The Tragic Journey of Jim Gordon

by Joel Selvin

Pub Date: Feb. 27th, 2024
ISBN: 9781635768992
Publisher: Diversion Books

A biography of the famed drummer and convicted murderer.

An in-demand session player in Hollywood, Jim Gordon (1945-2023) was one of music’s golden players in the 1960s and ’70s; he played on the Beach Boys’ “Good Vibrations,” Carly Simon’s “You’re So Vain,” John Lennon’s “Power to the People.” Most famously, Gordon was one of the players Eric Clapton assembled for Derek and the Dominoes and the soaring hit “Layla.” “No drummer had a greater career than Jim Gordon,” writes Selvin, author of Altamont and Fare Thee Well.
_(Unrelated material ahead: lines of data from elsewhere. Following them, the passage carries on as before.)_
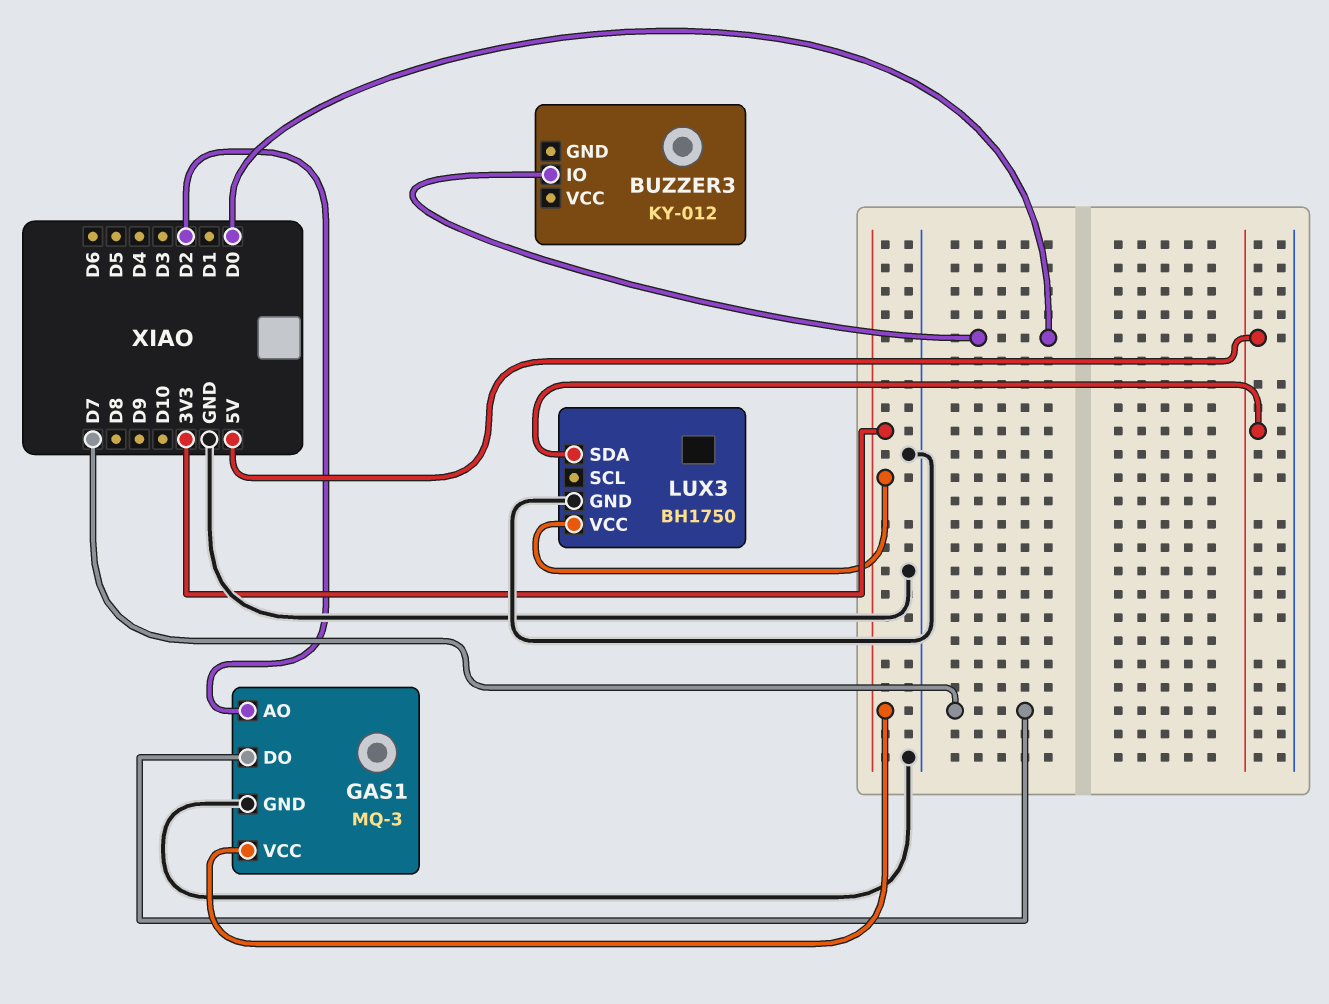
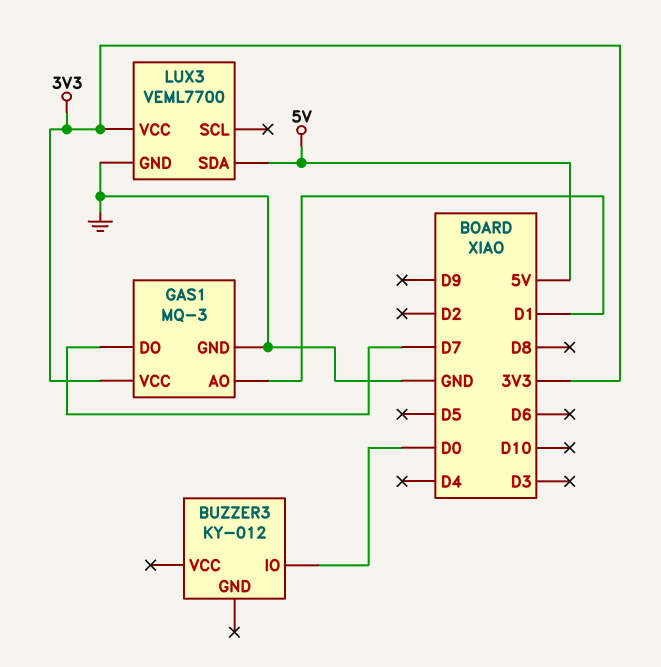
GAS1 pin AO: D2 -> D1
LUX3: BH1750 -> VEML7700

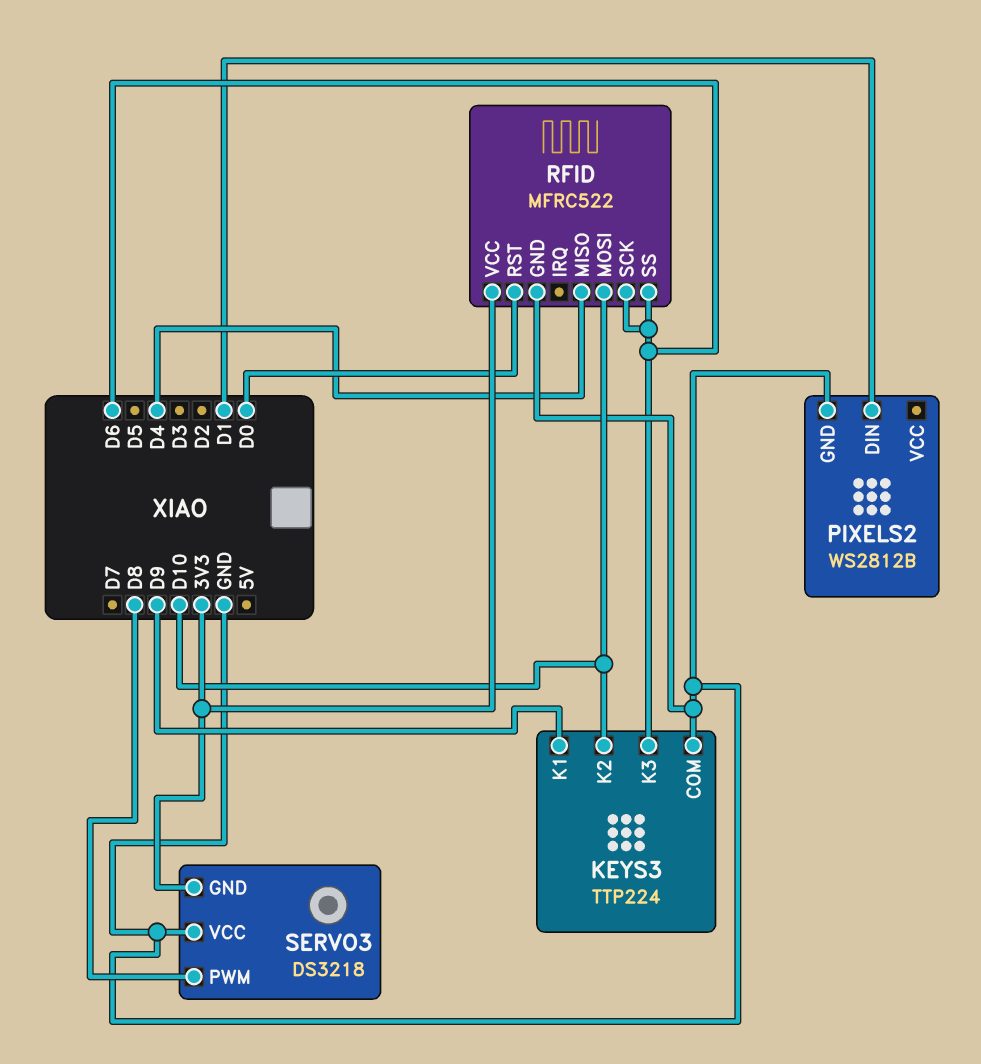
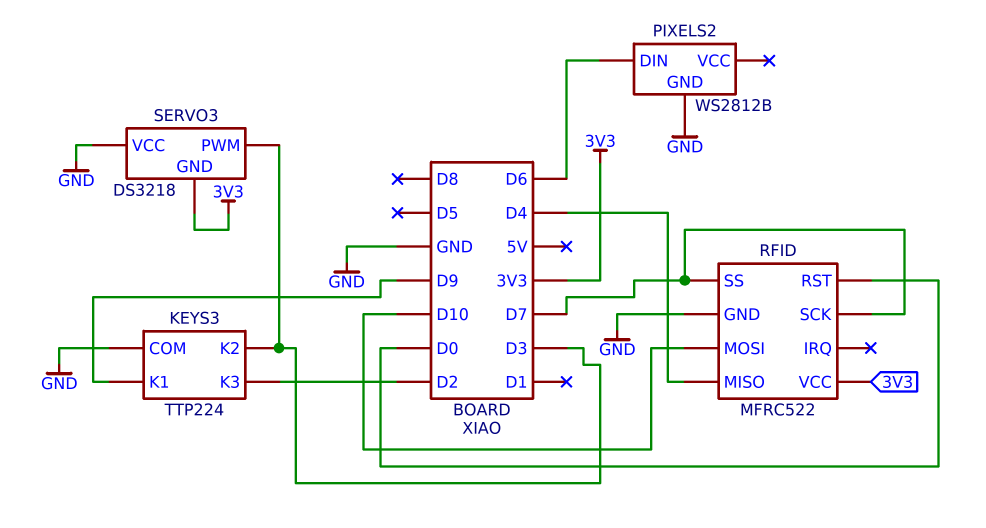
KEYS3 pin K2: D10 -> D3
KEYS3 pin K3: D6 -> D2
PIXELS2 pin DIN: D1 -> D6
RFID pin SCK: D6 -> D7
RFID pin SS: D6 -> D7
SERVO3 pin PWM: D8 -> D3

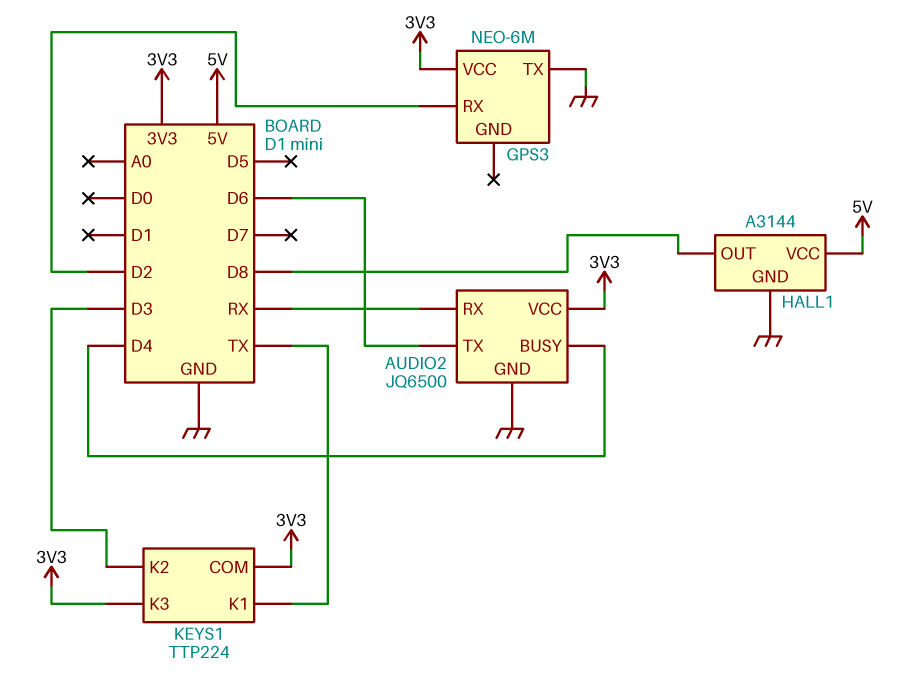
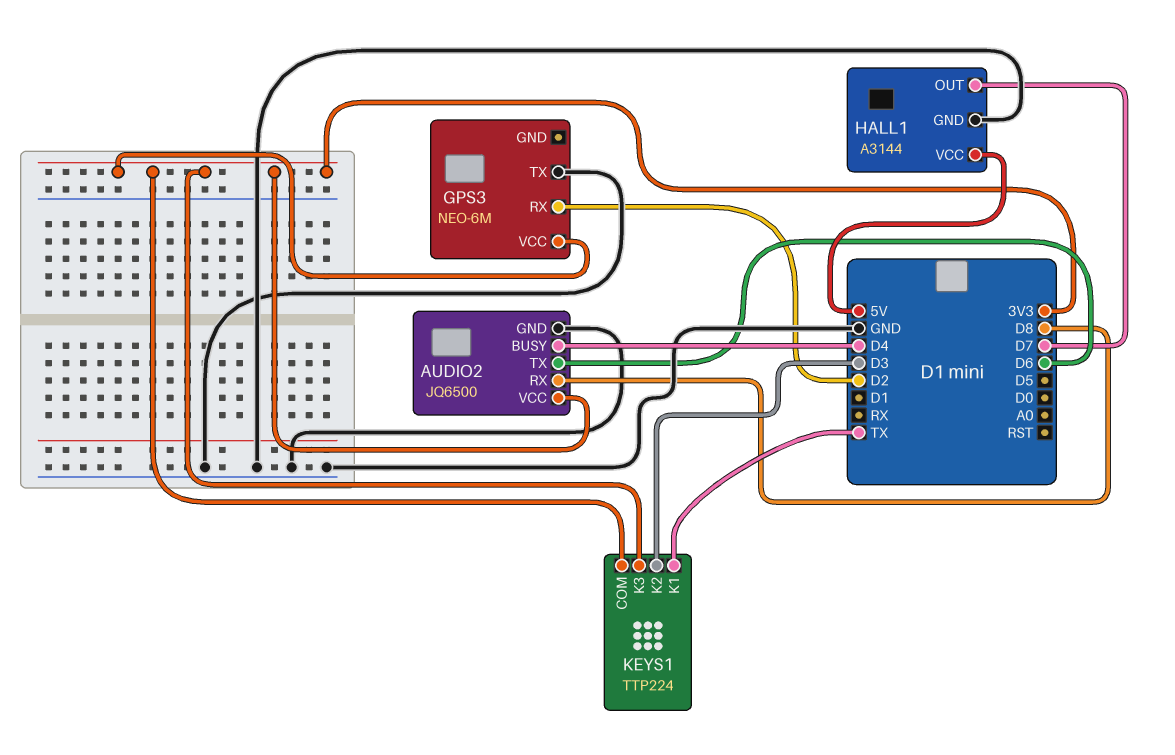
AUDIO2 pin RX: RX -> D8
HALL1 pin OUT: D8 -> D7

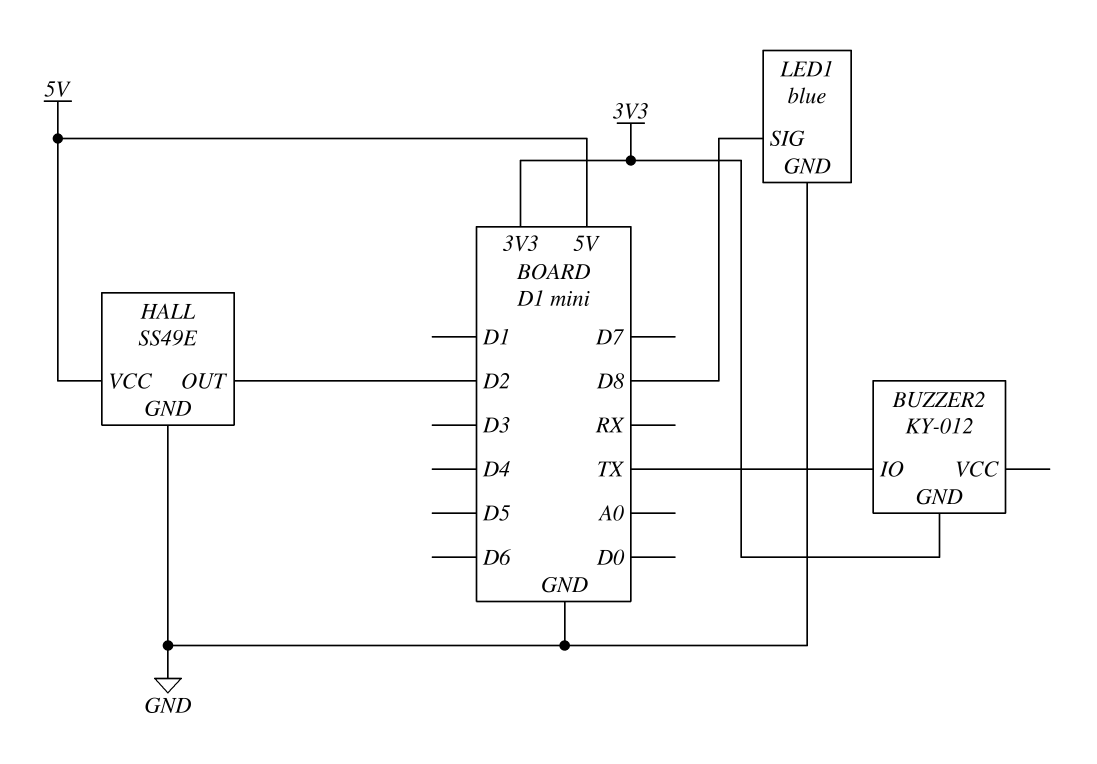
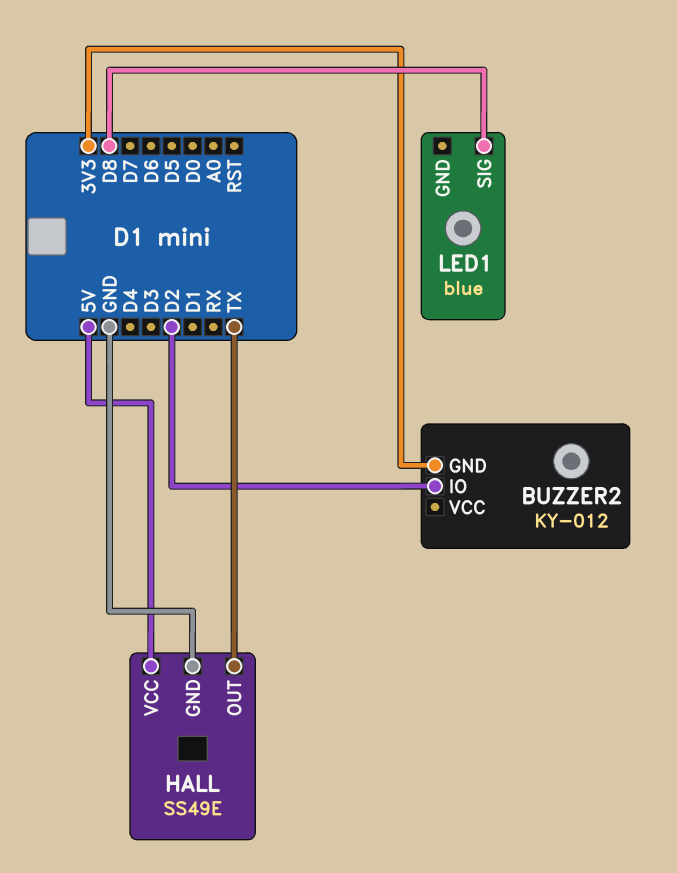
BUZZER2 pin IO: TX -> D2
HALL pin OUT: D2 -> TX
LED1 pin GND: GND -> none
Yet Gordon suffered from severe mental illness, logging time in psychiatric wards until, in a psychotic break, he stabbed his mother to death. It was not his first bout of violence: He savagely beat a former wife, sure that she “was trying to bring evil spirits into their home.” Selvin charts the course of Gordon’s illness, which first began to manifest in the form of voices directing him to harm himself and others. Though a brilliant musician who was “capable of practically superhuman, heroic feats on the drums,” he doubted his abilities and increasingly withdrew into himself. He also began to self-medicate, and it didn’t help that at the “Layla” sessions there were enough drugs to fuel an army of hardcore users, a small matter for someone of Gordon’s “Falstaffian” appetites. The voices in his head eventually merged in the voice of his mother, who, he imagined, directed him to discard his drums, an untenable command. After the murder, Gordon lived the rest of his life in prison, dying 40 years later at the age of 77. Selvin encourages readers to remember Gordon for more than the killing: “Jim Gordon was more than his disease, even though his life and disease were intertwined all along his path.”

A capable work of musical biography, with all its tragic consequences.